§ **Dataset records**:
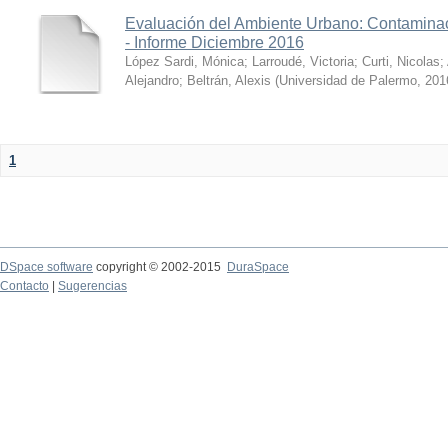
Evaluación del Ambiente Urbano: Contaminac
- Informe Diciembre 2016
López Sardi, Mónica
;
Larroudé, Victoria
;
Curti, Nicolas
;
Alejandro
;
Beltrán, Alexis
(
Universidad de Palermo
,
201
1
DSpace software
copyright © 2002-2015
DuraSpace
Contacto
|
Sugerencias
* * *
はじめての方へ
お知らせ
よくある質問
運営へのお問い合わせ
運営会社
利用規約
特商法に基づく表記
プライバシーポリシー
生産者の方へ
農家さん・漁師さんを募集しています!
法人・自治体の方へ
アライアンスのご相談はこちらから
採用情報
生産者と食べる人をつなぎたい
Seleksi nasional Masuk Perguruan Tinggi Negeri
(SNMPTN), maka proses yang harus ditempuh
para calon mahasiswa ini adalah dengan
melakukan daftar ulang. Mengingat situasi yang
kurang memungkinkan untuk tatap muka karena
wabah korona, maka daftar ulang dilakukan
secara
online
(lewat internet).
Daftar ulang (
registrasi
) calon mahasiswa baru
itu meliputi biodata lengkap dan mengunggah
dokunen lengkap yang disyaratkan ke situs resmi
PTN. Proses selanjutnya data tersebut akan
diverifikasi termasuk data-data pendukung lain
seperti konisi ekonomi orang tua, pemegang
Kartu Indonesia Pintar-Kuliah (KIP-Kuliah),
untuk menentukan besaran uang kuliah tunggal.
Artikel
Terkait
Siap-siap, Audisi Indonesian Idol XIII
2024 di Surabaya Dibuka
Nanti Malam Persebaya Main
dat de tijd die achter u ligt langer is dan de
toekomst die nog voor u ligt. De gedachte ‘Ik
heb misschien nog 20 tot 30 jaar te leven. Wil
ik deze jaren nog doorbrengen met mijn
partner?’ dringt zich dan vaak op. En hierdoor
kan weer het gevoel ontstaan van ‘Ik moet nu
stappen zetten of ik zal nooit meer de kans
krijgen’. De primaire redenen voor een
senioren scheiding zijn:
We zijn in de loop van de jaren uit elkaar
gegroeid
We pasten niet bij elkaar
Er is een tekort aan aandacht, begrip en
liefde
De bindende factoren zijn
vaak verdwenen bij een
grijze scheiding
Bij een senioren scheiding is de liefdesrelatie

§ **Problem to solve**:
Retype the part of the listing that opens with the line containing "Evaluación del Ambiente Urbano: Contaminac" and closes with the line containing "Sugerencias", both lines included, without changing anything.

§ **Solution for this exercise**:
Evaluación del Ambiente Urbano: Contaminac
- Informe Diciembre 2016
López Sardi, Mónica
;
Larroudé, Victoria
;
Curti, Nicolas
;
Alejandro
;
Beltrán, Alexis
(
Universidad de Palermo
,
201
1
DSpace software
copyright © 2002-2015
DuraSpace
Contacto
|
Sugerencias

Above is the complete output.